Part of me swells with pride watching my boys grow into who they’re meant to be. Watching them become independent, thoughtful, funny, strong young men.
That part of me feels lucky — deeply lucky — to witness it.
But there’s another part of me that aches a little.
Because every new milestone means there’s a version of them I’ll never get back.
The little hands that reached for mine.
The voices that needed me to read just one more story.
The way they used to run to me just because I walked into the room.
Those versions of them didn’t disappear.
They faded slowly, day by day, while I was busy packing lunches, managing schedules, cheering from the sidelines, and just trying to get us all through the week.
I didn’t realize I was living the “one day you’ll miss this” moments while I was in them.
That’s the trick of time.
It doesn’t announce itself when it’s taking something from you.
It just keeps moving forward, quietly collecting memories behind you.
I used to think time was something we managed.

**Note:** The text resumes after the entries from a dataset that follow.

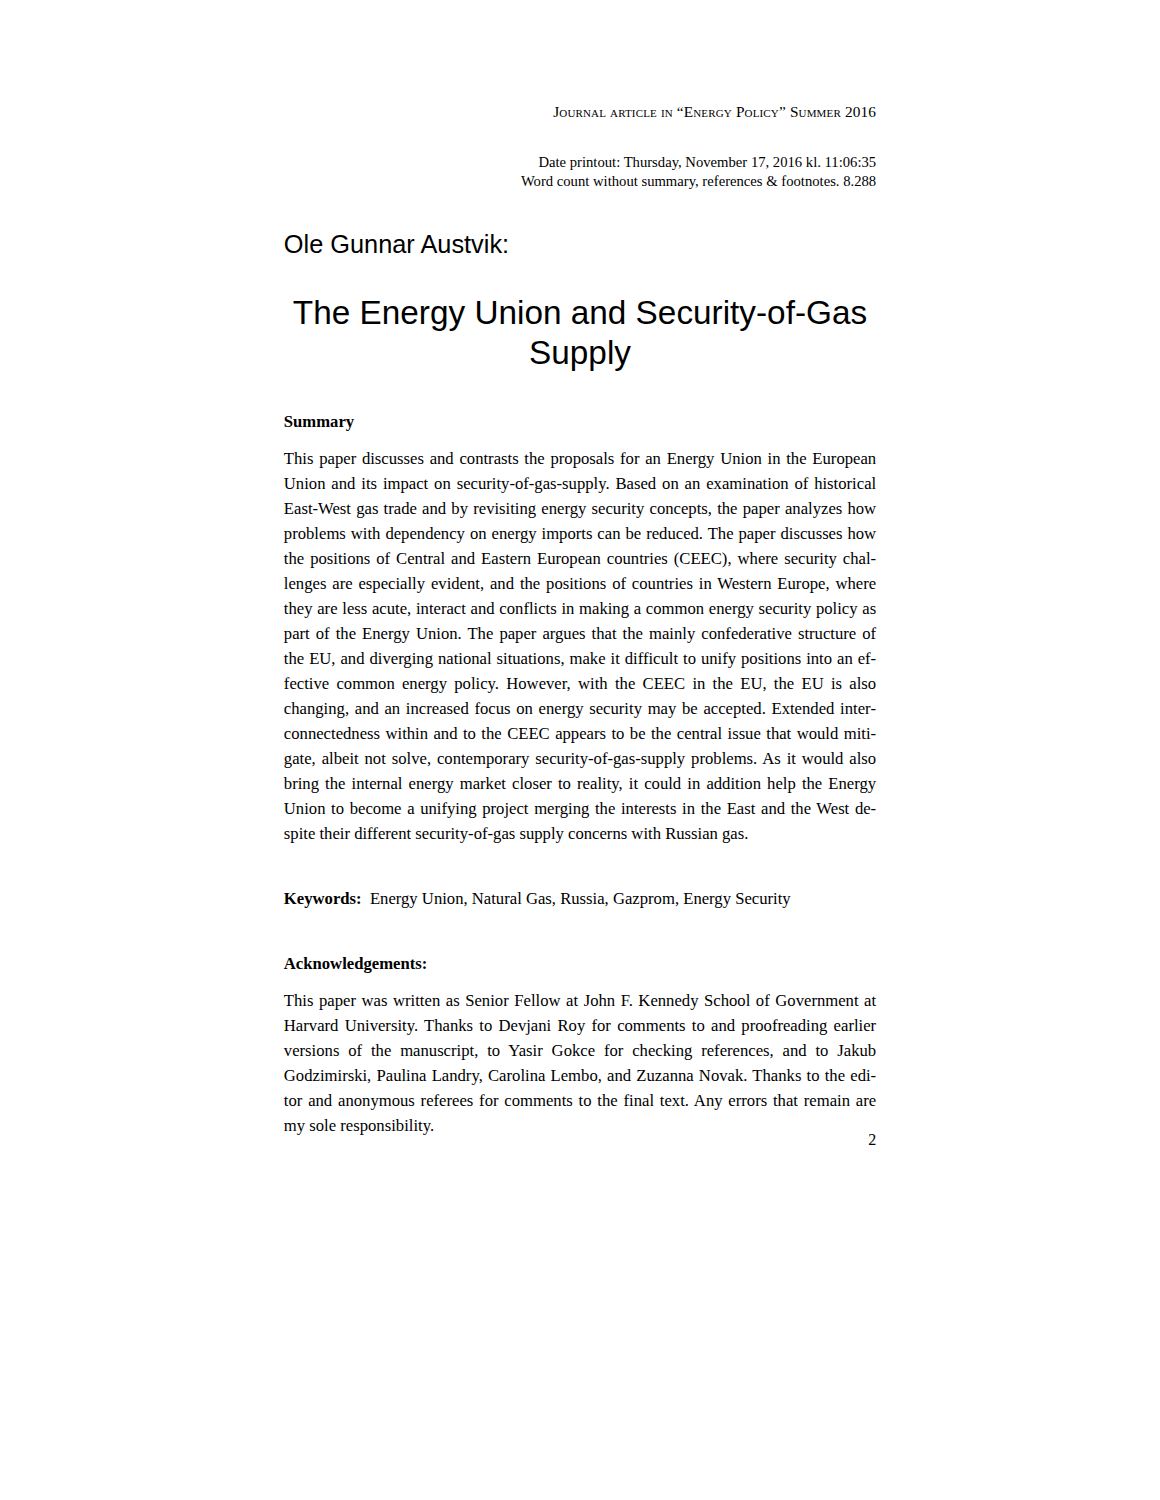Journal article in “Energy Policy” Summer 2016
Date printout: Thursday, November 17, 2016 kl. 11:06:35
Word count without summary, references & footnotes. 8.288
Ole Gunnar Austvik:
The Energy Union and Security-of-Gas Supply
Summary
This paper discusses and contrasts the proposals for an Energy Union in the European Union and its impact on security-of-gas-supply. Based on an examination of historical East-West gas trade and by revisiting energy security concepts, the paper analyzes how problems with dependency on energy imports can be reduced. The paper discusses how the positions of Central and Eastern European countries (CEEC), where security challenges are especially evident, and the positions of countries in Western Europe, where they are less acute, interact and conflicts in making a common energy security policy as part of the Energy Union. The paper argues that the mainly confederative structure of the EU, and diverging national situations, make it difficult to unify positions into an effective common energy policy. However, with the CEEC in the EU, the EU is also changing, and an increased focus on energy security may be accepted. Extended interconnectedness within and to the CEEC appears to be the central issue that would mitigate, albeit not solve, contemporary security-of-gas-supply problems. As it would also bring the internal energy market closer to reality, it could in addition help the Energy Union to become a unifying project merging the interests in the East and the West despite their different security-of-gas supply concerns with Russian gas.
Keywords: Energy Union, Natural Gas, Russia, Gazprom, Energy Security
Acknowledgements:
This paper was written as Senior Fellow at John F. Kennedy School of Government at Harvard University. Thanks to Devjani Roy for comments to and proofreading earlier versions of the manuscript, to Yasir Gokce for checking references, and to Jakub Godzimirski, Paulina Landry, Carolina Lembo, and Zuzanna Novak. Thanks to the editor and anonymous referees for comments to the final text. Any errors that remain are my sole responsibility.
2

Now I know it’s something we witness.
And maybe that’s the real lesson in all of this —
not to stop time (because we can’t),
but to feel it.
To honor it.
To hold the sweetness and the ache at the same time.
To celebrate who our kids are becoming while still grieving who they used to be.
Because both can exist together.
So here I am — a proud mom, a grateful mom, and yes… a slightly heartbroken mom too.
Because time is a thief.
But it’s also proof that we loved deeply enough for it to matter.
And if I blinked…
it’s only because my eyes were full of memories.